Il miglioramento delle condizioni meteo ha consentito la riapertura  dell’autostrada A24, anche se permangono avvisi e inviti alla prudenza per vento forte nel tratto compreso tra Valle del Salto e Teramo. La situazione aggiornata può essere consultata visitando la home del sito www.stradadeiparchi.it. Più critica la situazione sull’autostrada A25, dove permane il blocco integrale della circolazione nel tratto compreso tra Pratola e Celano, in cui la visibilità è azzerata a causa della bufera di neve che sta interessando la zona.

Oltre agli smottamenti e ai crolli cui abbiamo assistito ieri, il maltempo continua a creare disagi anche a Napoli, dove un’impalcatura ha ceduto finendo su numerose auto in sosta. Non ci sono feriti, ma si registrano pesanti ripercussioni per quanto riguarda il traffico. Sul posto sono giunti Polizia municipale e Vigili del fuoco. Alcuni operai stanno lavorando per mettere in sicurezza la zona e ripristinare la viabilità. Ancora disagi nei collegamenti con Capri e Ischia.

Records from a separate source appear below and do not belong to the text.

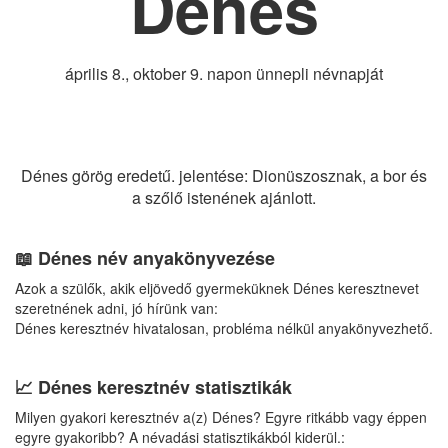
Dénes
április 8., oktober 9. napon ünnepli névnapját
Dénes görög eredetű. jelentése: Dionüszosznak, a bor és
a szőlő istenének ajánlott.
📖 Dénes név anyakönyvezése
Azok a szülők, akik eljövedő gyermeküknek Dénes keresztnevet
szeretnének adni, jó hírünk van:
Dénes keresztnév hivatalosan, probléma nélkül anyakönyvezhető.
📈 Dénes keresztnév statisztikák
Milyen gyakori keresztnév a(z) Dénes? Egyre ritkább vagy éppen
egyre gyakoribb? A névadási statisztikákból kiderül.: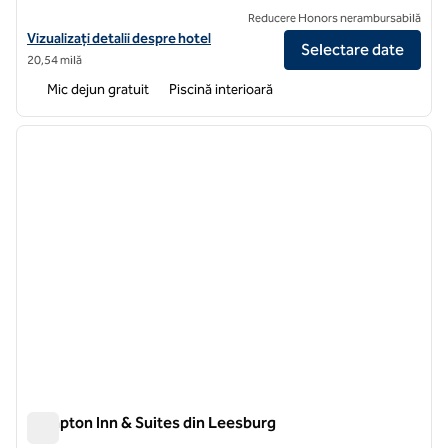
Reducere Honors nerambursabilă
Vizualizați detaliile hotelului Hampton Inn & Suites Washington DC 
Vizualizați detalii despre hotel
Selectare date
20,54 milă
Mic dejun gratuit
Piscină interioară
1
/
12
imaginea anterioară
imagin
1 din 12
Hampton Inn & Suites din Leesburg
Hampton Inn & Suites din Leesburg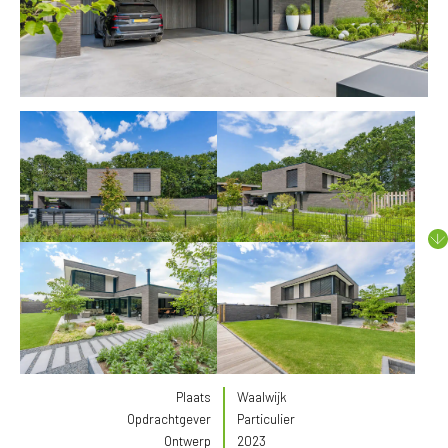
Plaats
Waalwijk
Opdrachtgever
Particulier
Ontwerp
2023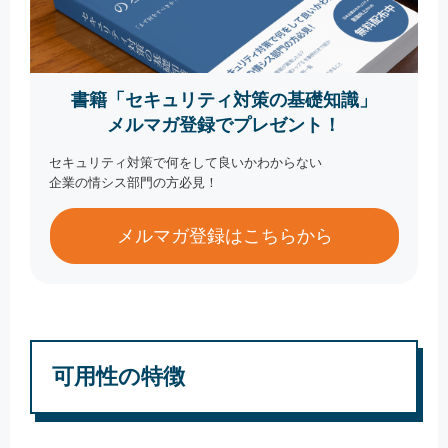
書籍「セキュリティ対策の基礎知識」
メルマガ登録でプレゼント！
セキュリティ対策で何をして良いかわからない
企業の情シス部門の方必見！
メルマガ登録はこちらから
可用性の特徴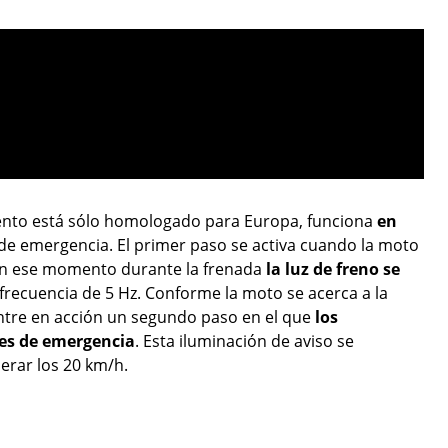
mento está sólo homologado para Europa, funciona
en
de emergencia. El primer paso se activa cuando la moto
en ese momento durante la frenada
la luz de freno se
recuencia de 5 Hz. Conforme la moto se acerca a la
ntre en acción un segundo paso en el que
los
es de emergencia
. Esta iluminación de aviso se
erar los 20 km/h.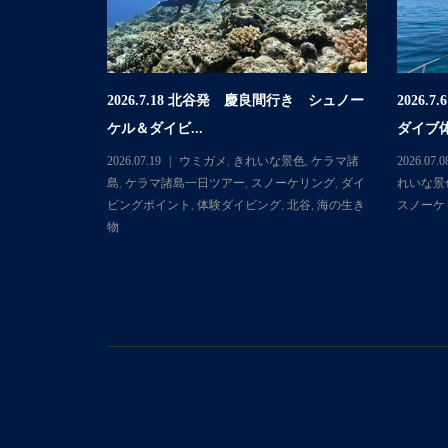
2026.7.18 北谷発 慶良間行き シュノー
2026
行き 体験ダイ
ケル＆ダイビ...
ダイブ体
2026.07.19
ウミガメ
,
きれいな景色
,
ケラマ諸
2026.07.0
マ諸島
,
ケラマ
島
,
ケラマ諸島一日ツアー
,
スノーケリング
,
ダイ
れいな景
ダイビングポ
ビングポイント
,
体験ダイビング
,
北谷
,
海の生き
スノーケ
物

Permangono forti disagi anche nel Lazio. Alberi, rami e cartelloni sono stati abbattuti dalla forza del vento, che sta interessando in particolar modo il litorale a nord della capitale. I Vigili del fuoco hanno effettuato oltre 100 interventi nella notte, concentrati nelle zone di Civitavecchia e Cerveteri. Ancora difficoltà nei collegamenti con la Sardegna; anche se dal porto di Olbia questa mattina sono partiti 4 traghetti verso Livorno, la nave della ‘Tirrenia’ diretta a Genova e rimasta ormeggiata a causa del maltempo, dovrebbe partire nel tardo pomeriggio salvo cambiamenti delle condizioni meteo. Per quanto riguarda le partenze da Cagliari la nave diretta a Civitavecchia è prevista in partenza alle 18, mentre quella diretta a Palermo partirà domani dopo l’arrivo del traghetto proveniente da Napoli. Allo scalo di Porto Torres è invece arrivato senza problemi il traghetto da Genova. Continuano i disagi nei collegamenti a Carloforte, dirottati ancora a Calasetta.